◆ Exercise
Exact repetition, please: start with the line where "picture (2nd from left)" appears and stop after the final line of the records.

◆ Source information
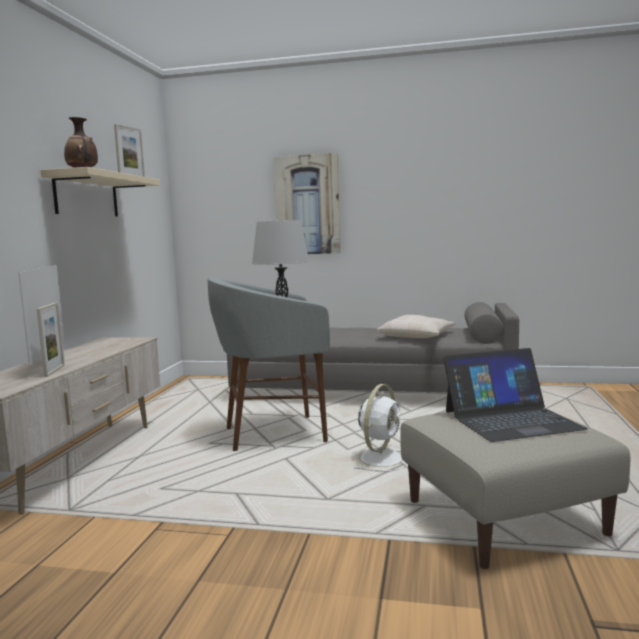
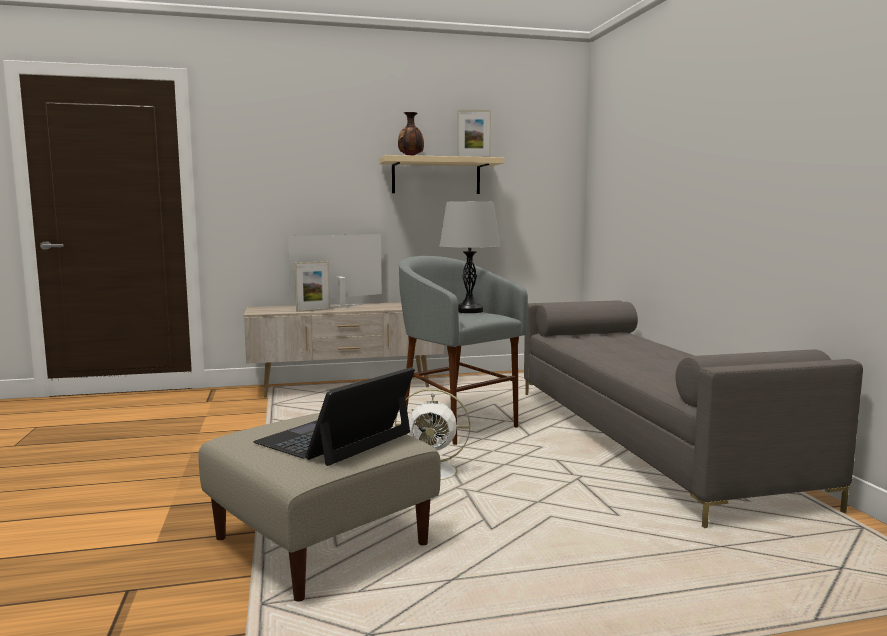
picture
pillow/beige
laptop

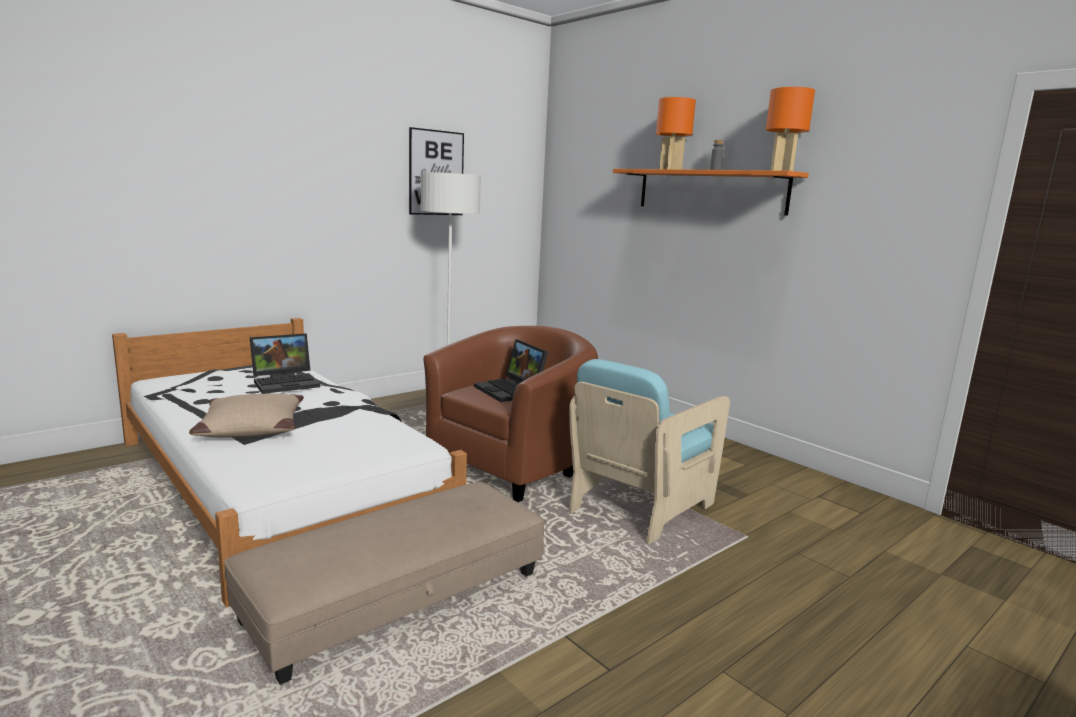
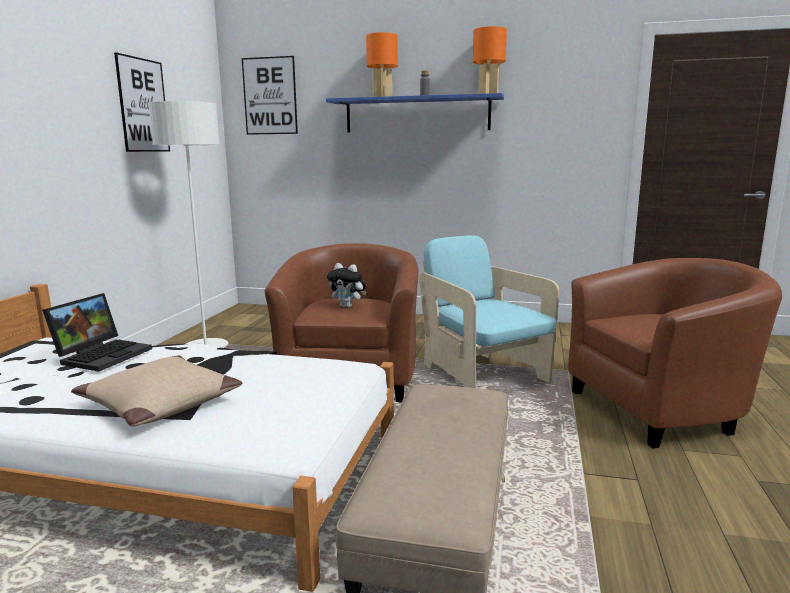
picture (2nd from left)
armchair/brown (2nd from left)
plush toy
shelf/blue
armchair/turquoise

◆ Task answer
picture (2nd from left)
armchair/brown (2nd from left)
plush toy
shelf/blue
armchair/turquoise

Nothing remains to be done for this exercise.